For something more structured, Bongpo Meoguri House serves mulhoe --- raw fish in an icy, tangy broth --- for ₩20,000. It is one of the great regional dishes of the Korean coast, and this is one of the best places to eat it.
Do not wander into Daepo Port without a rough budget in mind. The market is designed to make everything look irresistible, and it is very easy to over-order. Decide before you arrive: sashimi platter, or mulhoe, or hong-ge dosirak. Not all three.

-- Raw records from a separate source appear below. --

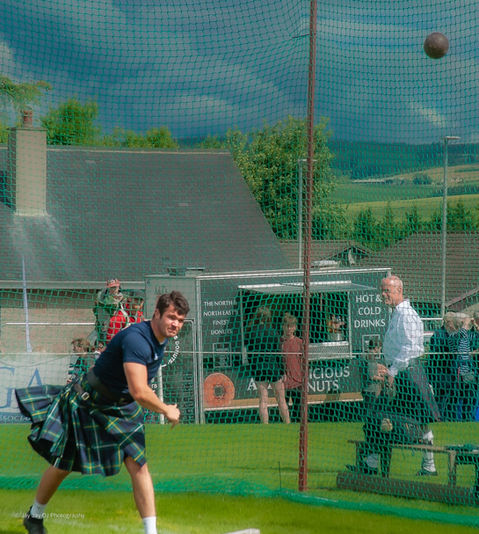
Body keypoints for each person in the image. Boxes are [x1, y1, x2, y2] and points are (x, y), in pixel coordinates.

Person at [16, 291, 190, 534]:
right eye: (171, 317)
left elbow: (136, 388)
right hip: (90, 402)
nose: (175, 324)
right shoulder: (137, 340)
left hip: (123, 407)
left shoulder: (161, 339)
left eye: (180, 320)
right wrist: (166, 409)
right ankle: (34, 516)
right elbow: (139, 391)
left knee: (139, 465)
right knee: (63, 464)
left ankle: (151, 532)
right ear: (157, 314)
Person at [376, 275, 441, 476]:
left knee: (420, 420)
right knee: (381, 416)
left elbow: (411, 347)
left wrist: (393, 371)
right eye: (382, 290)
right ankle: (370, 462)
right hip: (401, 372)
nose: (383, 294)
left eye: (387, 290)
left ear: (399, 290)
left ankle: (429, 466)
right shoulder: (397, 313)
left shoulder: (407, 315)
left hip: (409, 374)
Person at [245, 307, 290, 424]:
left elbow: (249, 354)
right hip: (273, 367)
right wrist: (282, 371)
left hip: (259, 368)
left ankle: (265, 425)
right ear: (268, 317)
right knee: (281, 400)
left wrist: (253, 369)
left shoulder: (251, 333)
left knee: (263, 400)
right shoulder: (273, 332)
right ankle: (287, 423)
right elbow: (278, 353)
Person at [448, 313, 478, 421]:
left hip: (469, 372)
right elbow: (458, 337)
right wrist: (465, 325)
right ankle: (461, 420)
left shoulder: (468, 335)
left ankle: (468, 420)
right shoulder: (453, 336)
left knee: (471, 400)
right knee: (463, 401)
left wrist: (475, 326)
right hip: (460, 374)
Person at [427, 312, 456, 420]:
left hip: (447, 372)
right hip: (440, 373)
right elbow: (438, 355)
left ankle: (444, 418)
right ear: (448, 322)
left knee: (447, 397)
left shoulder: (447, 334)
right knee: (441, 397)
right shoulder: (439, 335)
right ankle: (439, 418)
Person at [281, 313, 303, 422]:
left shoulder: (299, 342)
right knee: (283, 405)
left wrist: (304, 377)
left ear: (295, 327)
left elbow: (304, 362)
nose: (289, 329)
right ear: (283, 326)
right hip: (284, 381)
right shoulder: (279, 342)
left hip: (297, 380)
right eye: (287, 326)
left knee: (298, 407)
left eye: (291, 326)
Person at [92, 278, 125, 345]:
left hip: (117, 323)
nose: (113, 290)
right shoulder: (102, 295)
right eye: (111, 288)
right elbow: (99, 303)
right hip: (104, 321)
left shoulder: (121, 296)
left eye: (115, 287)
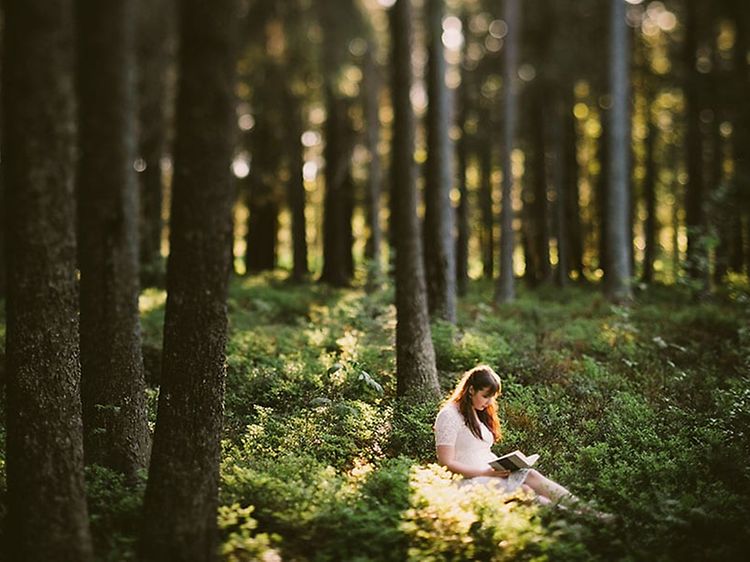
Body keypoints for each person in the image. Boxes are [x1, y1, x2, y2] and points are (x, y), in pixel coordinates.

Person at [434, 364, 575, 505]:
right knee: (524, 491)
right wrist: (484, 473)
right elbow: (445, 463)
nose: (489, 402)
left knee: (531, 474)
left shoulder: (475, 412)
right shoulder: (449, 415)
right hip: (469, 481)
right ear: (471, 390)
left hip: (491, 474)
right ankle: (577, 518)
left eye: (492, 397)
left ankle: (584, 511)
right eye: (485, 396)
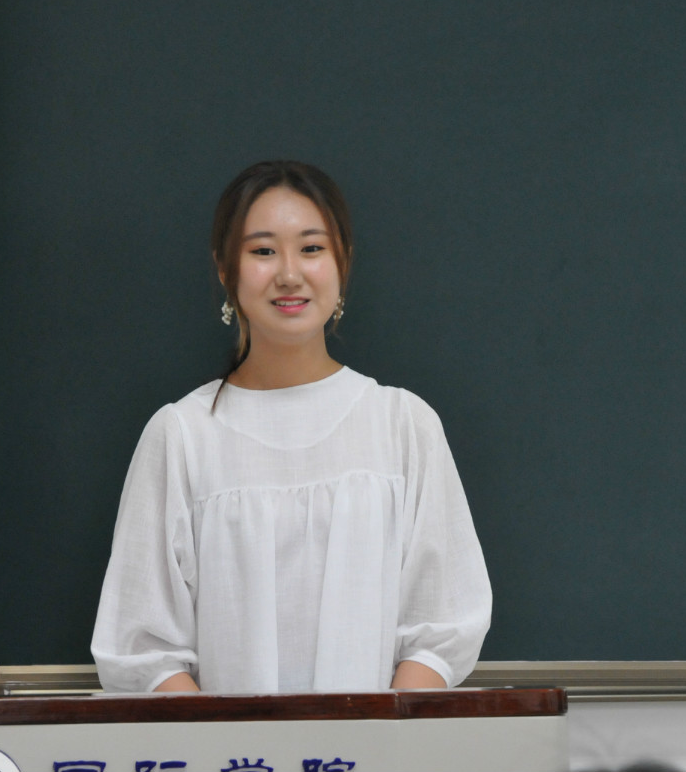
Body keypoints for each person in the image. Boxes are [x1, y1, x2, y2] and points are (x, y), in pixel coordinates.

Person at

1:00 PM -- Yeonggeumjeong and the Southern Coast
Drive or bus south to Yeonggeumjeong Beach --- smaller, quieter, and anchored by a centuries-old pavilion perched on the rocks. If time allows, continue another 30 minutes to Naksan Beach and Naksansa Temple, one of the great East Sea temple complexes.
4:00 PM -- One Last Meal
Before the bus back to Seoul, fit in one final stop. Gyodong Jjambbong does a ₩10,000 bowl of spicy seafood noodle soup that is the perfect farewell --- hot, briny, and filling enough for the three-hour ride home. Or try Dancheon Sikdang for a ₩10,000 bowl of ramyeon that locals have quietly loved for years.
Budget Breakdown
| Item | Cost |
|---|---|
| Express bus, round trip (standard) | ₩37,800--39,400 |
| Seoraksan entrance | Free |
| Cable car (optional) | ₩16,000 |
| Day 1 meals (sundubu + market) | ₩25,000--35,000 |
| Day 2 meals (seafood + jjambbong) | ₩30,000--45,000 |
| Coffee | ₩5,000--6,000 |
| Local transport (bus + 1--2 taxis) | ₩10,000--15,000 |
| Weekend total | ₩120,000--160,000 |
That is roughly $85--115 USD for a weekend that includes a national park, two coastlines, a seafood market, and half a dozen meals worth remembering. Sokcho punches absurdly far above its price point.
If You Have a Third Day
Spend it on a more ambitious Seoraksan trail, or take the bus south to Gangneung for its coffee street and Gyeongpo Beach. Alternatively, stay in Sokcho and do what locals do on a slow day: nothing at all, but near the water.